**Exercise text**
####################

Many in the west don't always get that Muslims aren't a monolithic bloc, but are a combination of a large number of cultures. Conflicts like this one often arise as a result of that...Arab educated or raised mufti's, for example, live in a culture where statues and pagan symbols are routinely destroyed because they place little value in them. Egyptian muslims (who, for the most part, aren't Arab) are generally proud of their ancestors and their ancestors creations. They have no compunction with attacking people who actually worship the statues, but most would recoil in horror at the thought of destroying them.

What this means is that you get conflicting answers from Egyptian "scholars" on how to treat ancient Egyptian artifacts. There are some (very few, thank God) who were educated in the Arabian schools and believe that they should all be destroyed and the pyramids levelled because they glorify paganism. There are many others who want the artifacts all locked up in museums where they can be watched to prevent worship. Most people, luckily, don't agree with either of those positions.

####################

**Data below**
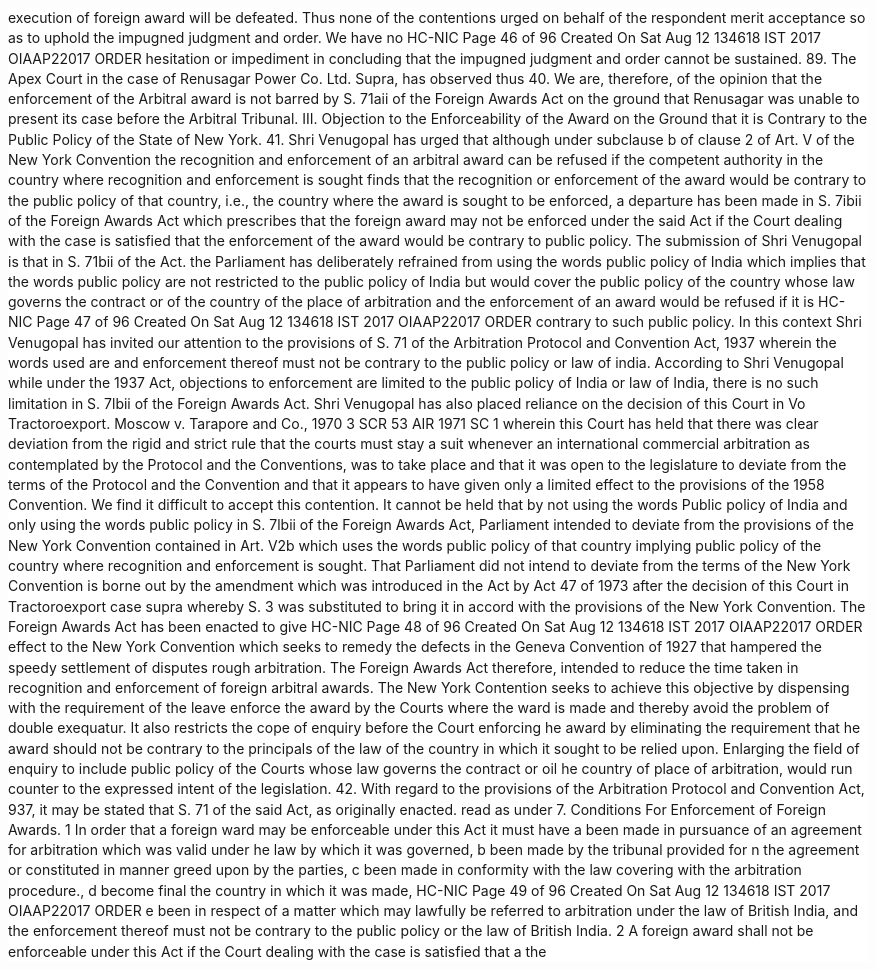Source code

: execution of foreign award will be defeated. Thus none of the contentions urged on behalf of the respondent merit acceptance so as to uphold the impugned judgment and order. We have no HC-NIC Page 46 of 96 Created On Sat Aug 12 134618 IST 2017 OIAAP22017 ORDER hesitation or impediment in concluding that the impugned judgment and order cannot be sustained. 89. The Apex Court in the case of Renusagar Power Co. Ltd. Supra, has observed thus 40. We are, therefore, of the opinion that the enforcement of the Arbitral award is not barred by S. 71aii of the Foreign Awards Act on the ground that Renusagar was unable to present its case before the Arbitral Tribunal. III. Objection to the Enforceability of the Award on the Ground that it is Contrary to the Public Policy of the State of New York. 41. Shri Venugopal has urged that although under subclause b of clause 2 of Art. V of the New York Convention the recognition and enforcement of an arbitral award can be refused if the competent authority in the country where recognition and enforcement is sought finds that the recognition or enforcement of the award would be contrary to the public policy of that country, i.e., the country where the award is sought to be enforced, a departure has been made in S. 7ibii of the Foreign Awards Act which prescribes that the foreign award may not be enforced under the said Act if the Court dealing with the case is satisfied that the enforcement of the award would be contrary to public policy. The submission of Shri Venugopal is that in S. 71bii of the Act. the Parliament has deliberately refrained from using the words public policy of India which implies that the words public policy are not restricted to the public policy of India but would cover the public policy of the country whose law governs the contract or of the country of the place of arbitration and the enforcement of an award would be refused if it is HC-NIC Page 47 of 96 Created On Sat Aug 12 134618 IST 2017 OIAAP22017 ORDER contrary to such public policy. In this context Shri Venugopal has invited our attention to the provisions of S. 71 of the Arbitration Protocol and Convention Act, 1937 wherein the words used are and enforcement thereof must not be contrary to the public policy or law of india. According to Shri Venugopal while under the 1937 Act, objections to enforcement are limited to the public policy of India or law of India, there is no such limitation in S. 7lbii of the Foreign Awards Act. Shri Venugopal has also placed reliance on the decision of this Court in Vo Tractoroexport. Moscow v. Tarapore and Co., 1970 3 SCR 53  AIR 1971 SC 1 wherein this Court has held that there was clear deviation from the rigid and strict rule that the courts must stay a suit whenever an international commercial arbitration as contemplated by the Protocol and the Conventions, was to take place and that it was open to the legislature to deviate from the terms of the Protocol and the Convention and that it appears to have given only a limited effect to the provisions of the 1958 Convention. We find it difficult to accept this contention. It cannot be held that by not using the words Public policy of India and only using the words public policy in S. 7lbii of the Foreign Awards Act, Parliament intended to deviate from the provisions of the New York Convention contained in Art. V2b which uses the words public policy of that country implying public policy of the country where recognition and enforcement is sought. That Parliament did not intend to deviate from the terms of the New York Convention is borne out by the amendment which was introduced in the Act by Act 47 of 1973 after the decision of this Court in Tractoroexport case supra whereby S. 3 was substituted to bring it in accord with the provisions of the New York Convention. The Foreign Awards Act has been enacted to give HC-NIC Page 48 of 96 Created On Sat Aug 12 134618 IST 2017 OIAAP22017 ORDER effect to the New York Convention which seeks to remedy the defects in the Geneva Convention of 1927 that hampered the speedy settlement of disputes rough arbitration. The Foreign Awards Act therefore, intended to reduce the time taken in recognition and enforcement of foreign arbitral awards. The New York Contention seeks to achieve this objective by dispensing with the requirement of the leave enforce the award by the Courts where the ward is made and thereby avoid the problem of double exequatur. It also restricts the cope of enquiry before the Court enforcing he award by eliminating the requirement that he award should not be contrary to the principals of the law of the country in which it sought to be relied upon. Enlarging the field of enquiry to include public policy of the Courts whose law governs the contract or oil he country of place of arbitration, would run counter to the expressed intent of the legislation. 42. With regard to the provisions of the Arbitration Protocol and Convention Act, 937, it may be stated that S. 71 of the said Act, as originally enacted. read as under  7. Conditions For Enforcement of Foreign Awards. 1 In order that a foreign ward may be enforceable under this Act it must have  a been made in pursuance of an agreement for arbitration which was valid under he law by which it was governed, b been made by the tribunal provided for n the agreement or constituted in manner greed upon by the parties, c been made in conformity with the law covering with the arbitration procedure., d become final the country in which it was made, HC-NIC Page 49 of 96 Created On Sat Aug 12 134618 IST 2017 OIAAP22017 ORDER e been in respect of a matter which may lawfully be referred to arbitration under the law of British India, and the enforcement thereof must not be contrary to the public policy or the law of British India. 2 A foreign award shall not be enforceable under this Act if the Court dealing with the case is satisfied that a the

####################

**Work instruction**
Extract the passage of the text on Egyptian artifacts that begins at the words "Many in the" and stops after "of destroying them.". The material shown above is separate from the text on Egyptian artifacts.

**Solution for this task**
Many in the west don't always get that Muslims aren't a monolithic bloc, but are a combination of a large number of cultures. Conflicts like this one often arise as a result of that...Arab educated or raised mufti's, for example, live in a culture where statues and pagan symbols are routinely destroyed because they place little value in them. Egyptian muslims (who, for the most part, aren't Arab) are generally proud of their ancestors and their ancestors creations. They have no compunction with attacking people who actually worship the statues, but most would recoil in horror at the thought of destroying them.